_Text shown_:
= Beginning of Section =

Probing the active site of Tritrichomonas foetus hypoxanthine-guanine-xanthine phosphoribosyltransferase using covalent modification of cysteine residues.

Abstract

The hypoxanthine-guanine-xanthine phosphoribosyltransferase (HGXPRTase) of Tritrichomonas foetus was inactivated by the thiol reagents iodoacetate and 5,5'-dithiobis(2-nitrobenzoic acid) (Nbs2). Iodoacetate inactivates the enzyme in a time-dependent and concentration-dependent manner that follows pseudo-first-order kinetics. However, the observation that total inactivation with iodoacetate was not achieved suggests that none of the reactive cysteine residues is directly involved in the catalytic activity of the enzyme. Nbs2 caused 50% inactivation rapidly, which was followed by gradual modifications of an additional three cysteine residues leading to complete enzyme inactivation. Analysis of the inactivation using the method developed by Tsou (1962) revealed that modification of two cysteine residues by Nbs2 is sufficient to impair the HGXPRTase activity. Tryptic digestion of HGXPRTase labeled with iodo[2-14C]acetic acid, followed by fractionation of the digest by HPLC and sequence analysis of the labeled peptides allowed the identification of Cys71, Cys129, Cys132, and Cys148 as the reactive cysteine residues. GMP and 5-phosphoribosyl-1-diphosphate provided complete protection against HGXPRTase inactivation by iodoacetate and against carboxymethylation of Cys129, Cys132, and Cys148, Cys71 was not protected by either substrate against iodoacetate, but its carboxymethylation caused no loss in enzyme activity either. There was also no substrate protection of Cys71 against Nbs2, which, however, caused 50% inactivation of the enzyme. Replacing the thionitrobenzoate (Nbs) moiety from Cys71 with cyanide resulted in a gradual recovery of the enzyme activity, which indicates that a steric hindrance at the active site was introduced by Nbs but removed by cyanide. Thus, our results demonstrate that although the reactive cysteine residues in HGXPRTase are not directly involved in the catalytic activity, modification of cysteine residues 129, 132, and 148 by iodoacetate or Nbs2 hinders substrate binding which can, in turn, protect the cysteine residues from modifications. The substrate protection of Cys129 and Cys148 is probably also indicative of a conformational change in the protein structure brought about by substrate binding.

= End of Section =

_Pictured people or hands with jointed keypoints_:
= Beginning of Section =

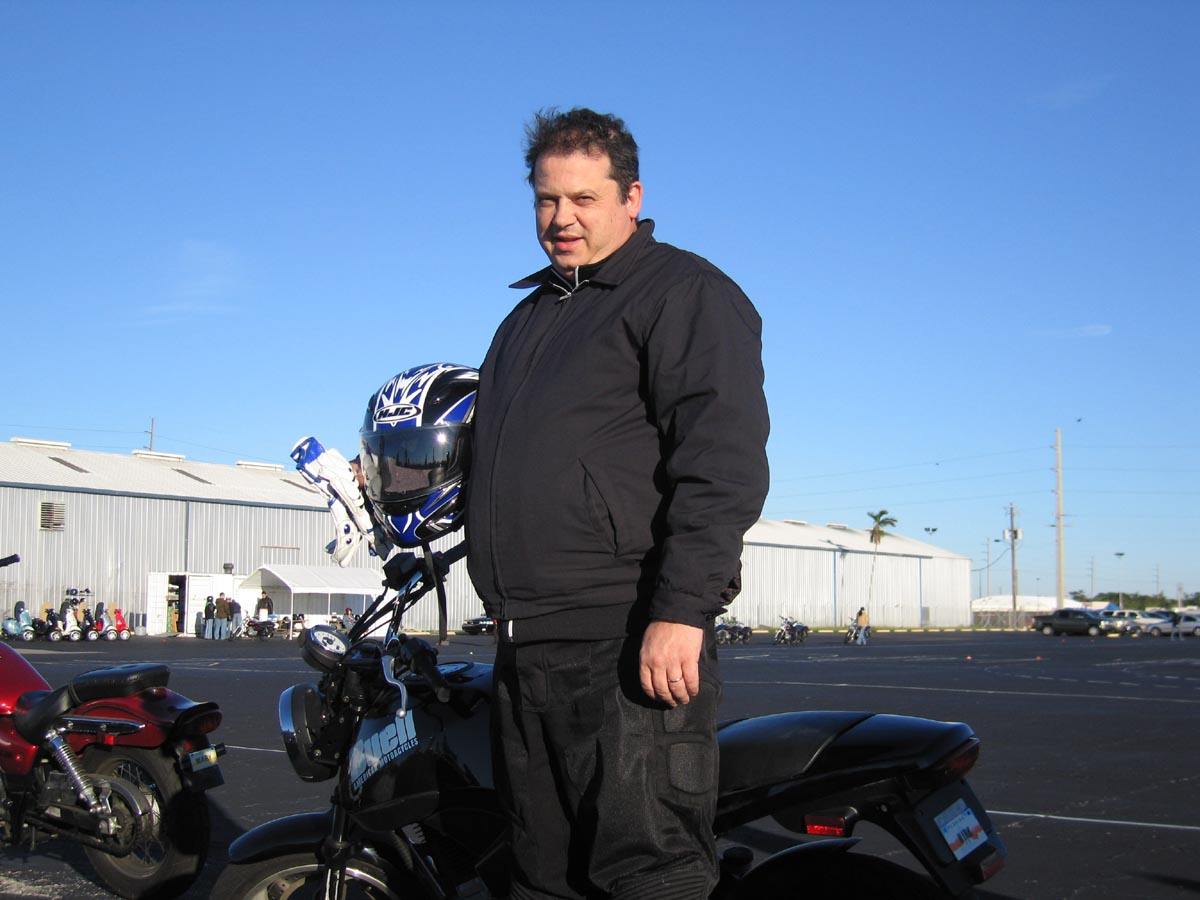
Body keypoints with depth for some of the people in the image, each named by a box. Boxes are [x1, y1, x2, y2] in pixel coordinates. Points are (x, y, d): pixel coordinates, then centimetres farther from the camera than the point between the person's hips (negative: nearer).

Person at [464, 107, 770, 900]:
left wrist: (681, 611, -23)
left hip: (629, 644, -8)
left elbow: (725, 461, -15)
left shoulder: (683, 292, -3)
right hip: (526, 647, 9)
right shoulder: (529, 316, 25)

= End of Section =

_Questions on the material_:
• A. Answer these questions from the abstract:
(i) Which two thiol reagents inactivated the enzyme?
(ii) Which four cysteine residues were identified as the reactive ones?
(iii) What replaced the Nbs moiety on Cys71, leading to a gradual recovery of enzyme activity?
• B. Output the part of the abstract that begins with "Probing the active" and ends with "of cysteine residues.", copied word for word.

_Solutions to the tasks_:
• A.
(i) Iodoacetate and 5,5'-dithiobis(2-nitrobenzoic acid) (Nbs2).
(ii) Cys71, Cys129, Cys132, and Cys148.
(iii) Cyanide.

• B.
Probing the active site of Tritrichomonas foetus hypoxanthine-guanine-xanthine phosphoribosyltransferase using covalent modification of cysteine residues.